Where the album fails is in the mix; with so much of Currents’ strength drawn from the balance of heaviness and lighter touches in the instrumentation, those bellowing low-ends cause some of the subtley of the mid tones to disappear. Well-crafted details are lost under the weight of overwhelming rhythm guitars. You can hear it in the more stereotypically chugging ‘Vengeance’, which, while certainly a hard-hitting track, lacks the impact of of its more melodic-infused counterparts.

Currents counter this by dropping some of their prog technicality in favour of pure energetic noise, but that doesn’t mean there isn’t a swathe of tasty riffs and solos for fans to feast on. ‘Unfamiliar’ especially lets lead guitarist Chris Wiseman off his chain for a particularly vicious guitar line that’s one of the record’s standout moments. Again, this album is held together by the talent and partnership its members seem to possess, losing none of their identity throughout the record.
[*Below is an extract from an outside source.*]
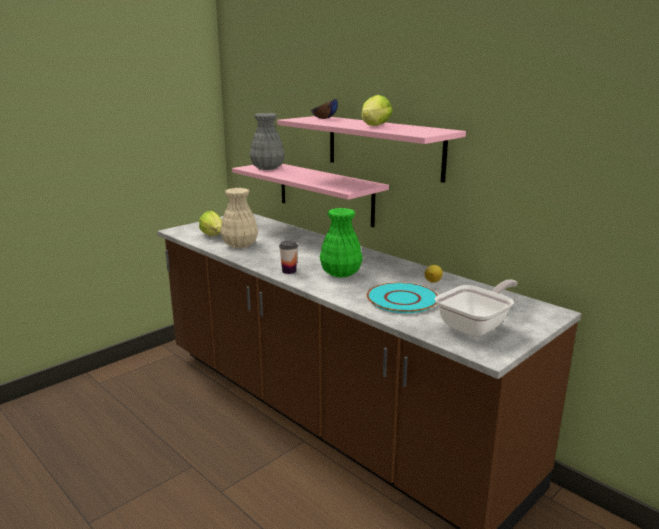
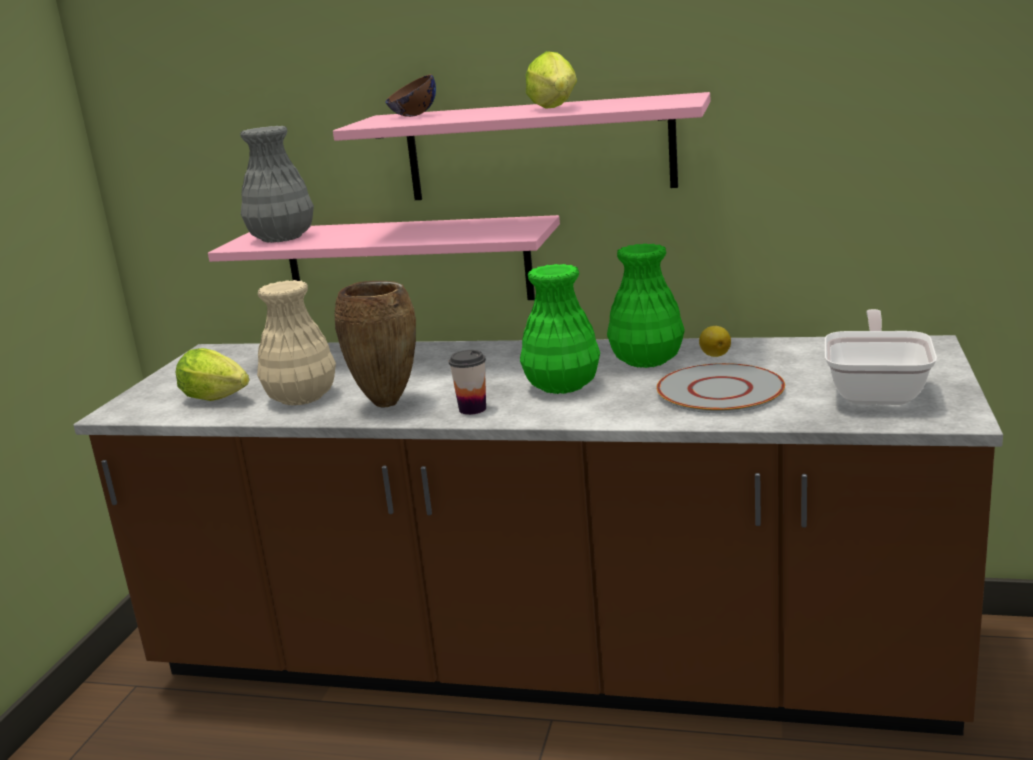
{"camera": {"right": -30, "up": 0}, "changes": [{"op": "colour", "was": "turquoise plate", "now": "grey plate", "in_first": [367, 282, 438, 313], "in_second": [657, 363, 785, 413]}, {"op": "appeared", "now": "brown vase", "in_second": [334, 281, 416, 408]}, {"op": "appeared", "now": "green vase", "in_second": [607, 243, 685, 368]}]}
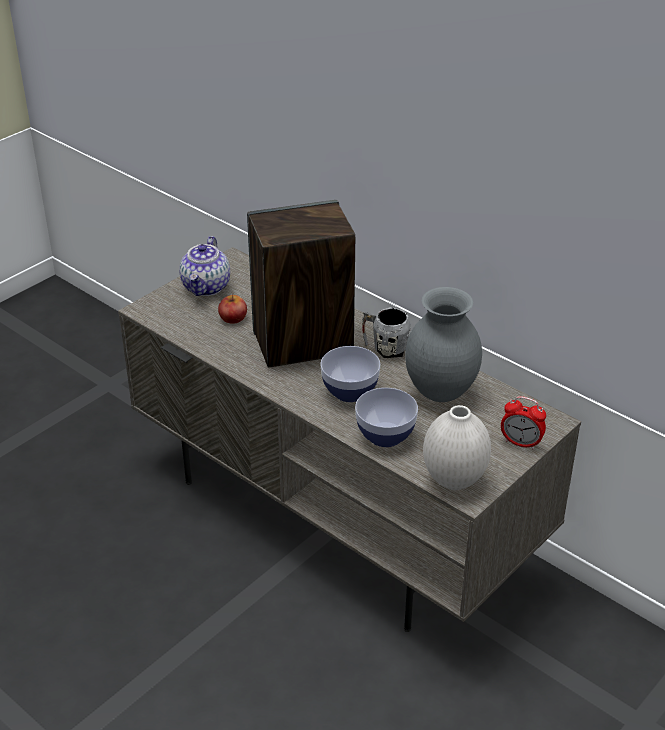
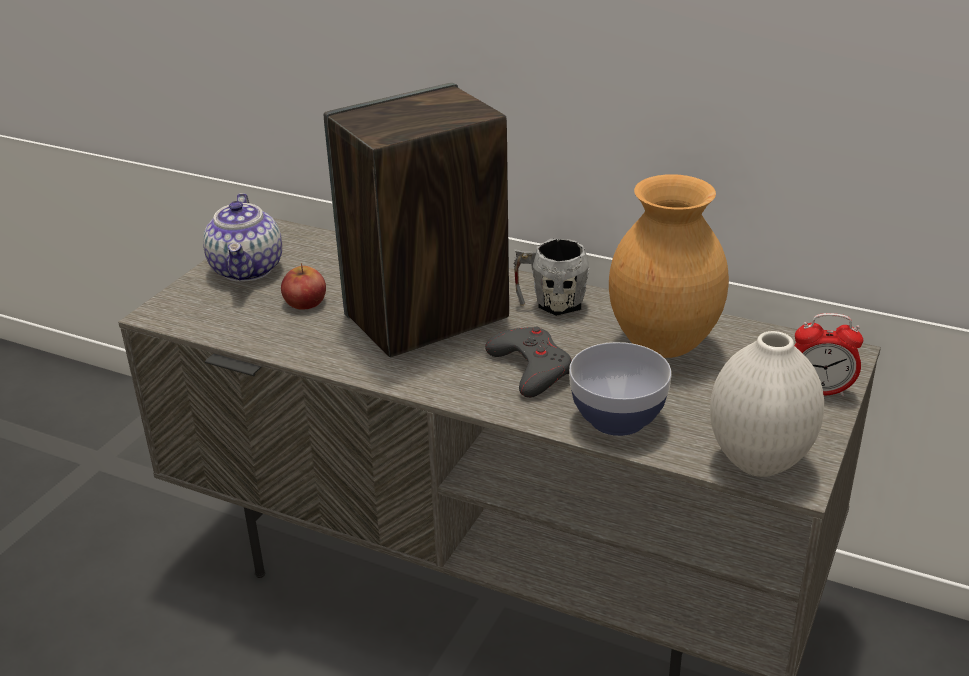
{"camera": {"right": -15, "up": -5}, "changes": [{"op": "exchanged", "was": "bowl", "now": "grey game controller", "in_first": [320, 346, 380, 402], "in_second": [485, 327, 572, 398]}, {"op": "colour", "was": "grey vase", "now": "brown vase", "in_first": [405, 287, 482, 402], "in_second": [609, 174, 729, 358]}]}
As a result, Currents’ biggest strength remains: sheer rawness, both in tone and lyrics. If you find yourself emotionally drained by the end of ’Remember Me’, you’re not alone. It’s a wailing dirge of a track that contrasts both hope and utter despair with beautiful imagery: “I will not let hate be my last sin” Wille states as a whirlwind of sound engulfs him. ‘Guide Us Home’, the closing track, couples a heinous breakdown and manic guitar solos from both Wiseman and Ryan Castaldi, while Wille seems to proselytise their own downfall: “Don’t save us, like we’re unworthy of your forgiveness”. It’s frantic and desperate, the contrast between lamenting lyricism and savage backing instrumentation closing the album out in stark fashion.

For those who consider Currents to be the band that represents the peak of modern metalcore, ‘The Death We Seek’ will delight. Vicious and introspective at the same time, this album continues to evolve the dichotomy of savagery and sombreness that the band have made their trademark. Holding onto a lot of their range while never losing momentum throughout an album is a difficult enough feat on its own, yet at the same time Currents have tweaked enough their core formula to perfect the house blend of melodic metalcore and bone-rattling prog that’s thrust them to the forefront of the scene, even if some nuance has been lost along the way. It’s an aural ice-cream sundae, with flavours to suit fans of all tastes, and it’s impossible to deny the hold Currents will continue to have over the scene.